TASK STATEMENT:
Which lines of the records below contain the word "anchor"? Report each of them in full.

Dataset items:
*****

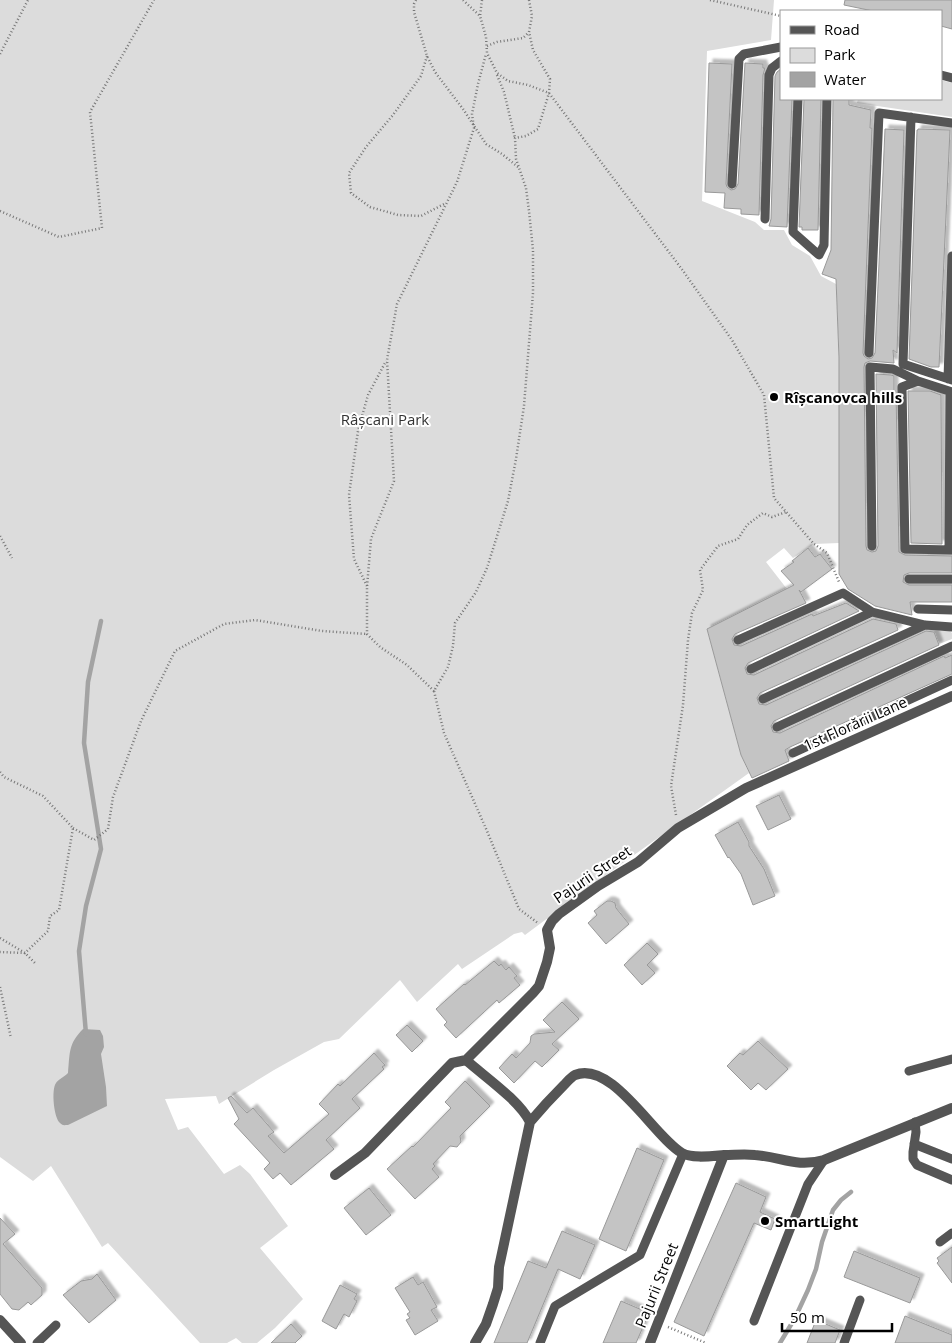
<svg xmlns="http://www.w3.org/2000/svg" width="952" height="1343" viewBox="0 0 952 1343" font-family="'Open Sans',sans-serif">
	<defs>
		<filter id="shadow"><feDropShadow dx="4" dy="-4" stdDeviation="1" flood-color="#0004"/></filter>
	</defs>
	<rect width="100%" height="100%" fill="#fff"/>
	<!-- green -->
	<path fill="#dcdcdc" d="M0,0H774L771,40L707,51L702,201L755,222L764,230H784L792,245L810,256L821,276L836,284L839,358V543L814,544L793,558L784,548L766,562L787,589L707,629L741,755L749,773L592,885L525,935L522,932L514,934L462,969L458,964L417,1002L400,980L339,1039L324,1042L274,1070L219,1104L216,1096L165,1099L178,1130L188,1127L224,1174L240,1165L250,1174L288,1226L260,1248L303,1299L275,1328L257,1343H242L236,1338L227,1343H200L108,1243L102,1247L51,1166L33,1181L0,1157Z
		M941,80L952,83V117L857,103L858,99H941Z
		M934,631H950L952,633V639L939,644Z"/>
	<!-- water -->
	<path fill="#a3a3a3" d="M83,1029L100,1030L103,1036L104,1047L101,1054L106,1087L107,1106L68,1125C64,1125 63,1126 60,1123C54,1118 51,1090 56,1083C58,1080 65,1076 68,1073C70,1053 68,1044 83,1029Z"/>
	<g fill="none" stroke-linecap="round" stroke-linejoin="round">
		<!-- stream -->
		<path stroke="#a3a3a3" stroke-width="4.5" d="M86,1034L79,951L86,906L101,849L84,743L88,682L101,621
			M780,1343L795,1318L808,1290L816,1269L822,1242L833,1210L841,1200L851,1192"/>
	</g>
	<!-- building -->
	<path fill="#c4c4c4" stroke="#999" filter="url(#shadow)" d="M845,0H952V29L941,26V11H873L844,5Z
		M709,63L732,64L726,184L727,187L731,190L735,189L738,184L745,63L763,64V68H765L763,75L759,215L741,214V209L724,208L725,193L705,192Z
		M781,69V99H792L787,227L769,226L771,219L775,76L777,72Z
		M804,99H821L818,230H802V227H799Z
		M833,99H849V105L871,110L870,128H872L863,353L864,356L868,359L872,358L875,353L885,129L904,130L897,353L893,350L894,363L870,361L865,363L864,367L866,546L867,550L872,552L876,551L878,546L876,374L891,375L894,376V391H896L899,552L905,555L952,556V573H909L904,575L903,582L909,585H952V602H910L912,615L875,606L848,589L839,574V358L836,279L822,274L831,250Z
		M918,129L950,130L939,367H931L909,359L917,130H918Z
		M908,391H930L941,395L942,544L911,543Z
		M808,548L815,557L820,554L832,569L801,592L799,590L806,603L735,634L732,639L734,645L741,646L812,614L813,616L846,603L859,611L748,663L745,668L747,674L754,675L873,619L896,624L898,630L760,693L757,698L759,704L766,705L926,631L934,632L939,645L774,721L771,726L773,732L780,733L944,656L945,658L952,655V674L790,747L785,750L789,761L752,778L741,755L707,629L794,585L781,571L794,562L792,561Z
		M779,795L791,819L768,830L756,806Z
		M738,822L749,842V846L764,869L775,896L753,905L741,874L729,857L728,858L715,835Z
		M607,901H611L615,903L616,908L629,924L606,944L588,923L597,915L594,911Z
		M647,943L658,954L647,965L655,973L642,985L624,965Z
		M494,961L499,966L501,964L506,970L509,967L517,976L514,978L520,985L499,1003L497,1000L456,1038L444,1025L447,1022L436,1009L464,984L465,985Z
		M562,1002L579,1019L552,1044L559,1050L542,1067L535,1061L514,1083L499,1068L512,1054L516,1058L530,1043L531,1036L534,1034L555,1032L543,1020Z
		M407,1025L423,1041L412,1052L396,1035Z
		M758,1041L788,1069L766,1090L758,1083L751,1090L727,1066L740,1053L743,1055Z
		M374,1053L385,1065L382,1067L384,1069L352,1099L360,1108L326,1140L334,1149L291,1185L280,1173L273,1179L264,1169L270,1163L234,1124L239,1119L228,1098L231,1096L247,1113L253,1108L274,1132L268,1136L284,1153L329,1114L319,1104L338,1084L340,1086Z
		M465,1081L490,1106L460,1136L461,1142L457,1147L450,1146L433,1164L435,1166L432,1169L439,1177L415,1199L387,1169L412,1146L413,1147L451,1108L445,1102Z
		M637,1148L664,1160L626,1251L599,1239Z
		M736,1183L766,1197L760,1212L775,1219L771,1230L754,1223L704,1336L674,1322Z
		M369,1188L391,1215L366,1235L344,1208Z
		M0,1218L15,1234L3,1244L42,1288V1295L31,1305L28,1302L19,1310L12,1309L0,1294Z
		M562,1231L595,1245L580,1279L558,1269L527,1343H494L528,1261L546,1268Z
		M952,1247V1283L937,1263L939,1261L937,1258Z
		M854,1251L920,1278L910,1303L844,1277Z
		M97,1274L116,1300L89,1323L63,1295L81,1281L92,1279Z
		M413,1277L418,1285L423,1282L437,1307L431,1310L438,1321L415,1335L406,1320L410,1318L407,1314L410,1312L395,1288Z
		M340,1285L357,1294L354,1299L357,1301L349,1317L344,1314L336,1329L322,1321Z
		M621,1301L649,1313L636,1343H603Z
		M905,1316L952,1335V1343H895Z
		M816,1320L840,1330L835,1343H807Z
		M291,1324L302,1336L295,1343H271Z"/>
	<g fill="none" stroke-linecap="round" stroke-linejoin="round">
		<!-- path -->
		<path stroke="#777" stroke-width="2.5" stroke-dasharray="1 2.5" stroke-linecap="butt" d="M416,0L414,4V12L427,56L435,72L463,109L486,144L502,154L518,167
			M463,0L480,16
			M482,0L480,16L486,37L487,53L497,73L508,81L528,85L549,93L681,268L732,340L764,395L774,498L814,544L827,553L839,582
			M529,0L532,16L529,32L533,50L550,79L549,93L538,129L526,136L515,138L516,159L526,188L529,211L533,250V293L524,406L516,459L508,501L487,568L476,592L455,623L453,646L448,667L434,691L444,733L487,831L519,909L538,923
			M710,0L781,16
			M487,46L497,42L523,38L529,32
			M0,54L28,0
			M427,56L421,76L393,115L366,147L349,173L351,193L370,207L398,215L421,216L446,203
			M497,75L504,92L515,138
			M0,211L59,237L102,228L90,112L154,0
			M0,536L12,558
			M367,586L354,559L349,495L358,431L368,395L386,361
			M434,691L407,665L380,647L367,634V587L371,539L394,481L387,360L397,304L457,182L474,128L472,114L478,84L486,54
			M0,772L4,777L43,796L73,828L59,910L50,916L48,931L25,953L0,952
			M676,815L671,786L683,705L688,640L692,613L703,590L700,570L718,546L738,539L747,525L763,513L772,517L786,512
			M73,828L94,840L108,829L113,797L141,721L175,651L224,624L255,620L322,631L367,634
			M0,938L25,953L35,963
			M0,987L11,1038
			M668,1327L706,1343"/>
		<!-- service -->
		<path stroke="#555" stroke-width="9" d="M941,75L952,78
			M798,99L793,232L819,255L824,245L827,99
			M911,117L903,364L952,380
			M732,184L739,59L744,54L781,47
			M765,219L769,75L772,68L781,61
			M869,353L879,113L952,123
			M948,379L952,256
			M918,381L952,392
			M872,546L870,367L893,369L918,381L902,387L905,549L952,550
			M949,550L950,392
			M909,579H952
			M918,609L952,610
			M738,640L843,593L872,612L925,625L952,627
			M751,669L872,612
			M763,699L925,625
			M777,727L952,646
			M793,753L952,680
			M909,1071L952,1059
			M915,1122L916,1132L913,1152V1159L917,1165L952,1180
			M914,1144L952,1159
			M940,1242L952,1233
			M754,1321L808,1184L824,1160
			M37,1343L56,1325
			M540,1343L555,1306L640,1255L683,1154
			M844,1343L860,1300"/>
		<!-- minor -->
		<path stroke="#555" stroke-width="10" d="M466,1060C485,1077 519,1100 530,1122
			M335,1175L365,1153L452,1063L466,1060L533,993L539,986L547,962L550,948L547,930L552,921L559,914L598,886L638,862L678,828L746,788L952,696
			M0,1320L21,1343
			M475,1343L486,1324L493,1304L498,1288L499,1267L530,1122C541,1109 552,1097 564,1085C567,1082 571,1077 575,1075C612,1060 654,1137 682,1153C692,1159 712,1156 724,1155
			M650,1343L724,1155C734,1155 745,1154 755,1155C782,1157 796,1168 824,1160L952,1108"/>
	</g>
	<!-- markers -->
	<g fill="#000" stroke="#fff" stroke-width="2">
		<circle cx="774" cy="397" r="5"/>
		<circle cx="765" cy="1221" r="5"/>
	</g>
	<g text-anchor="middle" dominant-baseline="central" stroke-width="4" stroke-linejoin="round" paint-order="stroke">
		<!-- poi labels -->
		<g font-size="15" font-weight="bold" fill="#000" stroke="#fff" text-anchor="start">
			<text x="784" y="397">Rîșcanovca hills</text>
			<text x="775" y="1221">SmartLight</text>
		</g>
		<!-- park labels -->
		<g font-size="15" fill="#333" stroke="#fff">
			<text x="385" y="419">Râșcani Park</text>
		</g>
		<!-- street labels -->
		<g font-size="15" fill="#000" stroke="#fff">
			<text transform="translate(855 723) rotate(-24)">1st Florării Lane</text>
			<text transform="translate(592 874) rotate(-34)">Pajurii Street</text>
			<text transform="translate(656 1285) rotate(-68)">Pajurii Street</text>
		</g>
	</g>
	<!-- legend -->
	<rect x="780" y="10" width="162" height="90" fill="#ffffff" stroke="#999999"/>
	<rect x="790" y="26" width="25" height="8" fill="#555555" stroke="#999999"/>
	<text x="824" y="35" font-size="15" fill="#000000">Road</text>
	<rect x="790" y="48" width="25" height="15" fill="#dcdcdc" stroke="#999999"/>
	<text x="824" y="60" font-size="15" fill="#000000">Park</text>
	<rect x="790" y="72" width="25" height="15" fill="#a3a3a3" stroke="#999999"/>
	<text x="824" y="85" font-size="15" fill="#000000">Water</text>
	<!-- scale -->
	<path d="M782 1323v8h110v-8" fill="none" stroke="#000000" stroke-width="2.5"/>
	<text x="790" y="1323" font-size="15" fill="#000000" stroke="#ffffff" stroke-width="4" paint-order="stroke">50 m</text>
</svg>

*****

OUTPUT OF THE TASK:
	<g text-anchor="middle" dominant-baseline="central" stroke-width="4" stroke-linejoin="round" paint-order="stroke">
		<g font-size="15" font-weight="bold" fill="#000" stroke="#fff" text-anchor="start">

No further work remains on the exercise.